HL Deb 16 February 1978 vol 388 cc1516-8

3.31 p.m.


My Lords, I beg leave to ask the Question which stands in my name on the Order Paper.

The Question was as follows:

To ask Her Majesty's Government which prisons allow visits to convicted prisoners more frequently than once every 28 days and how many of them allow visits more than once a fortnight.


My Lords, 53 establishments allow visits to all convicted prisoners more often than once in 28 days. Another 16 allow them to certain prisoners, notably young prisoners. No prison allows visits more than once a fortnight, but one remand centre included in the 53 allows visits more than once a fortnight to young prisoners who are convicted but unsentenced. I will, with permission, circulate the lists of names in the Official Report.
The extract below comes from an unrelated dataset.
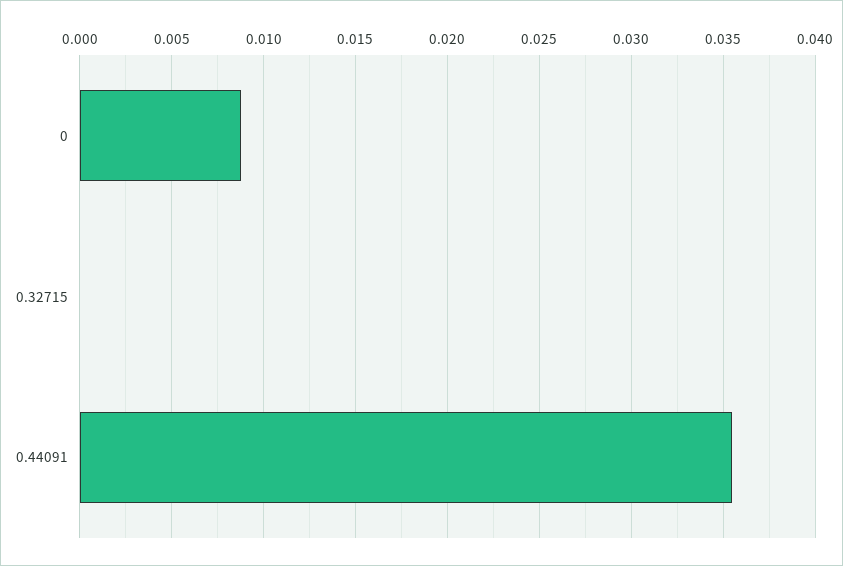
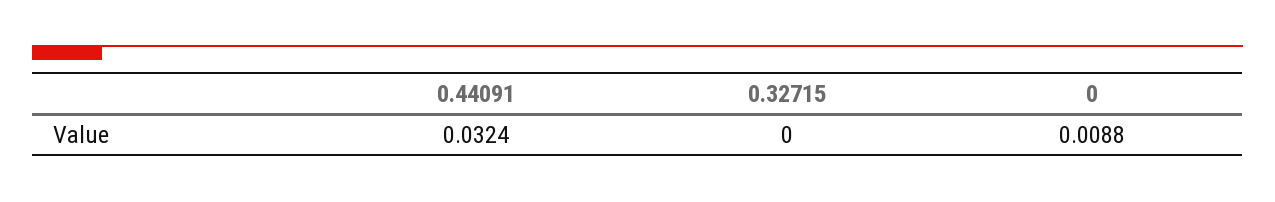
0.44091: 0.0355 -> 0.0324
My Lords, I thank the Minister for that reply. Further to it, may I ask him whether he is aware of the appalling conditions for visitors at many of the prisons in London, and of the fact that people have often to wait in the rain before they can see a prisoner for, perhaps, a half-hour visit only? Have Her Majesty's Government any plan to build visitors' centres, possibly outside prison gates, which would in fact help to lessen the security risk, which I know worries many people?


My Lords, the noble Baroness's Question referred to frequency of visits rather than conditions, but I know she has been in correspondence with my noble friend Lord Harris on the important question that she has raised. Without kindling any hopes in her that more money can immediately be made available for the kind of operation that she suggests, I will call her supplementary question to the attention of my noble friend Lord Harris, and he will no doubt be in touch with her again.

The Earl of LONGFORD

My Lords, can my noble friend give any reason why visits to prisoners should not be allowed much more often than once a month? Why should they not be allowed at least once a fortnight, to take up the point he himself made?


In fact, my Lords, 42 prisons do allow visits fortnightly. It was the nature of the noble Baroness's particular Question which meant that, in my original Answer, I was not able to bring that fact out; but in fact 42 do allow fortnightly visits.


But, my Lords, my noble friend has not answered my question, with great respect. I asked why prisons should not all allow visits more often than once a month.


My Lords, I had not answered it, but I was just about to do so. As I am sure my noble friend will realise, there is pressure on accommodation; staff is heavily committed in escort duties for the courts; and, then, a strain is placed on resources by daily visits to prisoners who are unconvicted. This means that the resources are strained, and that, basically, is the reason why further improvements cannot be made.


My Lords, the noble Lord has referred specially to young prisoners, but may I ask about long-term prisoners who begin their sentences in local prisons before allocation? Are they caught by the general restrictions on local prisons, or do they get special facilities? If they do not, is this satisfactory?


My Lords, I am afraid I would have to ask the noble Lord to give me notice of that particular question. I will make sure that inquiries are made and will write to him on the subject.

The following is the list of names referred to:

Fifty-three establishments allow visits to all convicted prisoners more often than once in 28 days. These are:- Acklington, Albany, Appleton Thorn, Ashford, Ashwell, Askham Grange, Aylesbury, Blundeston, Brixton, Brockhill, Camp Hill, Canterbury, Channings Wood, Chelmsford, Coldingley, Dorchester, Drake Hall, East Sutton Park, Erlestoke, Featherstone, Ford, Gartree, Grendon, Highpoint, Holloway, Hull, Latchmere House, Lewes, Leyhill, Long Lartin, Low Newton, Maidstone, Moor Court, Northallerton, Northeye, Norwich, Nottingham, Onley, Parkhurst, Pentonville. Portsmouth, Pucklechurch, Ranby, Reading, Risley, Rudgate, Standford Hill, Sudbury, Swinfen Hall, Thorpe Arch*, Verne Wakefield, Wormwood Scrubs.

* allows daily visits to convicted but unsentenced young prisoners.

Another 16 establishments allow them to certain convicted prisoners, notably young prisoners. These are:- Bedford, Birmingham, Bristol, Cardiff, Durham, Exeter, Gloucester, Leeds, Leicester, Lincoln, Liverpool, Manchester, Oxford, Shrewsbury, Styal, Winchester.